The thing about shows like this is that we have actual historical examples to lean on. It's like, the third reich actually happened. You don't need to dramatise it and narrativise it to make the American experience historically bigger than it was, just in order to explore the hate and unchecked power of fascism.
Not saying I won't watch it at some point (although I probably won't) but I'm not sure what the takeaway for me would be, and the trailer left me wondering that out loud too. "Imagine fascism but in America"? I don't really feel you have to make up alternate realities about the world's last remaining empire to do that. The Trump reference is obvious of course, and it actually leaves me with a bad taste in the mouth precisely because he, quite obviously, isn't Hitler. I think clown comparisons like that cheapen history. The world isn't divided into good people and nazis, and America blatantly hasn't experienced a third reich just because they elected that piece of shit. It's rather the people in places like North Korea, Vietnam, Iraq, Iran, Yemen and Libya who have been treated to the blunt end of American ideology in the last several decades.
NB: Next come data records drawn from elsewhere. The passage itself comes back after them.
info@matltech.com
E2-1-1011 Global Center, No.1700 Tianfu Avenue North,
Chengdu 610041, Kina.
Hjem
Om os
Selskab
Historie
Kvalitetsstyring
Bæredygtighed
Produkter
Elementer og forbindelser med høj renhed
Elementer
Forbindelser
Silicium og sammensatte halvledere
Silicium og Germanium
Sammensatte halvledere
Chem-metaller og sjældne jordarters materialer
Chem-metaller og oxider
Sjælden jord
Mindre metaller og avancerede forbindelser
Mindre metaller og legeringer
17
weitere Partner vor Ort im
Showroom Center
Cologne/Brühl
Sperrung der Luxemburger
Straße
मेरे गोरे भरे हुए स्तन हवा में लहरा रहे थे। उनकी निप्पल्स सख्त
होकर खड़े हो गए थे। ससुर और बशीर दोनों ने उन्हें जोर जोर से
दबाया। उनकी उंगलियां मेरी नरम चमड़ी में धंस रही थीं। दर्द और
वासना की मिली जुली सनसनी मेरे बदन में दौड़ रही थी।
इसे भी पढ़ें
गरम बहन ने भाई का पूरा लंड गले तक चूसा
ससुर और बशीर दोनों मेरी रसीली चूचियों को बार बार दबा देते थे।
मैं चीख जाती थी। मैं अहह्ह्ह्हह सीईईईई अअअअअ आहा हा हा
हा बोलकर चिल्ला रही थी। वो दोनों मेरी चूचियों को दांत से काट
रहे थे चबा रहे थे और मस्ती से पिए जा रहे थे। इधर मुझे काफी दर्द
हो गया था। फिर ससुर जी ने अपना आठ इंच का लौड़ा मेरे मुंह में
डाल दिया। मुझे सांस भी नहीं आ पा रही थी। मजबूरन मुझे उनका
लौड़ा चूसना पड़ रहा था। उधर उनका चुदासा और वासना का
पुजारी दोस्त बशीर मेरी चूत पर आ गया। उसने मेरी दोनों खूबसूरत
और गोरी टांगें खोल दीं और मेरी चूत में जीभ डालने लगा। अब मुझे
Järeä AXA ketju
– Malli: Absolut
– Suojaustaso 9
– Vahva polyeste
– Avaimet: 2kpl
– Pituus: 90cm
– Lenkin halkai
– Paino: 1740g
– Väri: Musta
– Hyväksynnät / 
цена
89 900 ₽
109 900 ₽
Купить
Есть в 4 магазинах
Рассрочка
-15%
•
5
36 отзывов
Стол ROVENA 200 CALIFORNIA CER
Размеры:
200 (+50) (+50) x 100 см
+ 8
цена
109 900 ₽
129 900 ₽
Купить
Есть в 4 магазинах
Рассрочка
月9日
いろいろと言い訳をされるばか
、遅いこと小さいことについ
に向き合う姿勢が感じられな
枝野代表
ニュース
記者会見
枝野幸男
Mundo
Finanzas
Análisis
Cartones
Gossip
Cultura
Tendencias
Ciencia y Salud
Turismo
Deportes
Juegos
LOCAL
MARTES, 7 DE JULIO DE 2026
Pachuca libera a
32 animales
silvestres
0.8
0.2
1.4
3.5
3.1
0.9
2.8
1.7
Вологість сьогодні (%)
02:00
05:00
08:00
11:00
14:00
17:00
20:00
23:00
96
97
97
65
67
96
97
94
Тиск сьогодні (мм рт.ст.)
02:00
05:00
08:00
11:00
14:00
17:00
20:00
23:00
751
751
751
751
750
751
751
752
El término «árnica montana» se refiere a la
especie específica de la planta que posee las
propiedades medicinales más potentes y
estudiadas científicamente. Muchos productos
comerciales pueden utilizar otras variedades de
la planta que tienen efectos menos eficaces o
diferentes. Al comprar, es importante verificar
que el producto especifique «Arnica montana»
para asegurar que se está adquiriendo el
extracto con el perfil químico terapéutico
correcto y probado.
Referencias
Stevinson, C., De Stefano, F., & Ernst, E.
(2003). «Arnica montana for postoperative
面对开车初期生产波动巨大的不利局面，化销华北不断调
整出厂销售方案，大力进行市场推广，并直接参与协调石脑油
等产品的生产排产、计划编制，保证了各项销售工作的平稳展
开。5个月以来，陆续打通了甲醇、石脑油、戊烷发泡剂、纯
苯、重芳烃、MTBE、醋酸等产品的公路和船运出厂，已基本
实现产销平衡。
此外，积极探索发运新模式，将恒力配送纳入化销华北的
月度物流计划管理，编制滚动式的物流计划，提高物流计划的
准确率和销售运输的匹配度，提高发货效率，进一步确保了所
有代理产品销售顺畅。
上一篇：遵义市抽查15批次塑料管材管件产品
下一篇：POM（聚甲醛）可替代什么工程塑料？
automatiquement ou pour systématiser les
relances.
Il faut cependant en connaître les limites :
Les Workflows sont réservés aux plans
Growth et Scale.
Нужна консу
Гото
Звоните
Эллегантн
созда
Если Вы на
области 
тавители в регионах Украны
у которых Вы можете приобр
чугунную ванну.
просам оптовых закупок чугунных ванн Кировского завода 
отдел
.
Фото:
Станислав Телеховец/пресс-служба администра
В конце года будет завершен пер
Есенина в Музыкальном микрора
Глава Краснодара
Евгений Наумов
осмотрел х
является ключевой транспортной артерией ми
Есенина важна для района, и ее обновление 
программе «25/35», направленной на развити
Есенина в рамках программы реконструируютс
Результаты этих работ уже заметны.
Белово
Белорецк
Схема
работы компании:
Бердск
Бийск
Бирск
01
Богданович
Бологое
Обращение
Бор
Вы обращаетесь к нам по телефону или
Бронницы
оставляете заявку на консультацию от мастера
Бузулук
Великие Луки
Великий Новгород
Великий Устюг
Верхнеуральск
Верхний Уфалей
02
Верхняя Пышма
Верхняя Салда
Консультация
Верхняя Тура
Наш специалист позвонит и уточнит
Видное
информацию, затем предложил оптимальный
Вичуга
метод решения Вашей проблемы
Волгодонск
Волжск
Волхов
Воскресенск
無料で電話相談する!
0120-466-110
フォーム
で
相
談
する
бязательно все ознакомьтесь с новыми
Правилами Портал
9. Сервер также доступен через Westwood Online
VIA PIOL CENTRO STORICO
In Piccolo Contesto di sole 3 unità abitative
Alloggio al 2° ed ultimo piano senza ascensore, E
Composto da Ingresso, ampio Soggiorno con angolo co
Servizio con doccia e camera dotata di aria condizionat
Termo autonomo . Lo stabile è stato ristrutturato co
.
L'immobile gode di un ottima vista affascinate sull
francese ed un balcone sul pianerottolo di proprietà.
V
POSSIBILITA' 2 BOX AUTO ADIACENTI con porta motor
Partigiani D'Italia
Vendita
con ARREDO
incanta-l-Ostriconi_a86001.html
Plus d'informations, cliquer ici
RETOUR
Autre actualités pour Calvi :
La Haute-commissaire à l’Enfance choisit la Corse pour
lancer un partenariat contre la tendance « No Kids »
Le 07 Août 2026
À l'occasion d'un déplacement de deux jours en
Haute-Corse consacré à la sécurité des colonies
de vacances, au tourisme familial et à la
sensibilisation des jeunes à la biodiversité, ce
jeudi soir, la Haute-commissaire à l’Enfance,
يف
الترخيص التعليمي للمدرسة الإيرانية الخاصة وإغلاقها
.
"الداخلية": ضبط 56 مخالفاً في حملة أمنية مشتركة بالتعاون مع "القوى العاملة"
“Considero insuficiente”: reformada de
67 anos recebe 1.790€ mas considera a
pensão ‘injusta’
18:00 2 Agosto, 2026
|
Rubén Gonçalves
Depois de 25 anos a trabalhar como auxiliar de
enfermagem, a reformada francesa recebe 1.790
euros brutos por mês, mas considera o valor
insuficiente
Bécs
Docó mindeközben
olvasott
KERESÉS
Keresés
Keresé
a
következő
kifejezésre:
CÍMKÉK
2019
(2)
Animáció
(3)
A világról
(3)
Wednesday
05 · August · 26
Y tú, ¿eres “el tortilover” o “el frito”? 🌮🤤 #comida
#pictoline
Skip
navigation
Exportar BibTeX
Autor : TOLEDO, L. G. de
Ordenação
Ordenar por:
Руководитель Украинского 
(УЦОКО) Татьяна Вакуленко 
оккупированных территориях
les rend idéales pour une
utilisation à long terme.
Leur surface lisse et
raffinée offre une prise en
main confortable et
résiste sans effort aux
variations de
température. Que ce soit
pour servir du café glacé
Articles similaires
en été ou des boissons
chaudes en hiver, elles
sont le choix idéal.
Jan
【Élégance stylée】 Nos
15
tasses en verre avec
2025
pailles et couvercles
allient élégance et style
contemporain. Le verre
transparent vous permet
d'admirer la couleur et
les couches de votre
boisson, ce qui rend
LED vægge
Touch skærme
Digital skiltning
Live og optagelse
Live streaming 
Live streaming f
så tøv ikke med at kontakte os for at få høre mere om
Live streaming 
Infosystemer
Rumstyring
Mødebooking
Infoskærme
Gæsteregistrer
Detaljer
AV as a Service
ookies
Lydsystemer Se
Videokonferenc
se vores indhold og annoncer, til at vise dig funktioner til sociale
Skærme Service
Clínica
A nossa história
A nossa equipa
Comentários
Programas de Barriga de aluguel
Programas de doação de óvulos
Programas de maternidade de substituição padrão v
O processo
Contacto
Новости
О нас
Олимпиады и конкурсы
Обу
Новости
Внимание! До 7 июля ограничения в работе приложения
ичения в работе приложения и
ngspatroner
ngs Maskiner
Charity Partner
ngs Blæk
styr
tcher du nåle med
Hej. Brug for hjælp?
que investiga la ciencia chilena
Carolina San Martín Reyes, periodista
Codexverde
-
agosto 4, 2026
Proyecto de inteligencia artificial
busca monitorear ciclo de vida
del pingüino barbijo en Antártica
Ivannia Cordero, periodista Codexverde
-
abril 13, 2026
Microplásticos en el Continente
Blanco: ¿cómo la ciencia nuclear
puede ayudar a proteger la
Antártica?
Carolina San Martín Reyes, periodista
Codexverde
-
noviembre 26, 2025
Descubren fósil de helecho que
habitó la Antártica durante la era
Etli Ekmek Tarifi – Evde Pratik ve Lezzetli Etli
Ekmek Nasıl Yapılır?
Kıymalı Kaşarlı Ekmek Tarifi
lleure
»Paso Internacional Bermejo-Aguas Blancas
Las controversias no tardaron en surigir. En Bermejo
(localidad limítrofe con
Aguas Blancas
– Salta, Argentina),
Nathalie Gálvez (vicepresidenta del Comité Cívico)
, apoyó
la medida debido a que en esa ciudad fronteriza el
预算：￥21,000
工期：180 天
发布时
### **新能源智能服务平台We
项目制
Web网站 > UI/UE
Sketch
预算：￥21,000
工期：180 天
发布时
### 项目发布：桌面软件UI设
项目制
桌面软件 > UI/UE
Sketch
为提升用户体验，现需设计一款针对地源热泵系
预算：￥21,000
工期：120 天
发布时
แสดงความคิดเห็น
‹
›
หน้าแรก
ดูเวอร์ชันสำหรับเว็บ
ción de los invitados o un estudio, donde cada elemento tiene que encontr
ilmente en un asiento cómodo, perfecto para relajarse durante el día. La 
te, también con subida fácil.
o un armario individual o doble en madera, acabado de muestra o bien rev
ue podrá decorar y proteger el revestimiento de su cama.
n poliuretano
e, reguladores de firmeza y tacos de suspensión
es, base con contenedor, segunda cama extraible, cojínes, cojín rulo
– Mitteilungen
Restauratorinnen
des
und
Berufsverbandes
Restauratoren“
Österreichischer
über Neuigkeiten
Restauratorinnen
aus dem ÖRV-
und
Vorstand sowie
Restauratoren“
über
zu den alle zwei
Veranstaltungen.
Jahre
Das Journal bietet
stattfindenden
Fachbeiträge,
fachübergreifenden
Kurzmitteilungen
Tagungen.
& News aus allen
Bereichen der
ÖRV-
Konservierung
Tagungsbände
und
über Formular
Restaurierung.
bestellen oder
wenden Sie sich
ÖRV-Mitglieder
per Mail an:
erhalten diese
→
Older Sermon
To me the show feels like an continuation of a long tradition where American culture seems incapable of taking interest in and reflect upon anything about history without making it about itself first, and it doesn't make me very eager to watch the show. The Man in the High Castle is a similar load of shit that left me scratching my head in disbelief.
So I watched this and while its very good and very well made I have to say you've hit a lot of good points on it. The other side of course is that its quite hard to take the allegory the way Simon (or Roth) intends because watching a Jewish family be thrown out of a hotel in the 30's in a fictional world can't help but make you think about the reality of the US at the time where Jews were actually considered white and its was black people who were the ones being denied rooms in hotels and worse. This is never reckoned with and we only occasionally see black people in the background of scenes or in large crowds.
Also the show leans heavily into the Trump analogy at the end as if the next election is a choice between a Linburgh-esque Trump and deified TV version of FDR. Where as when I was watching the families being torn apart and people being killed for nothing, the utter terror of a life in constant fear I started thinking about real world examples but they aren't in the US, they are in countries where the US either directly causes the terror or where they support the terror, the most obvious example being Palestine.
I also read an interview with Simon after it and he claimed that until 2016 you would have been ridiculed for saying "America First". That annoyed me more than anything, when has America ever not put America first at all costs? Especially since WW2 ended.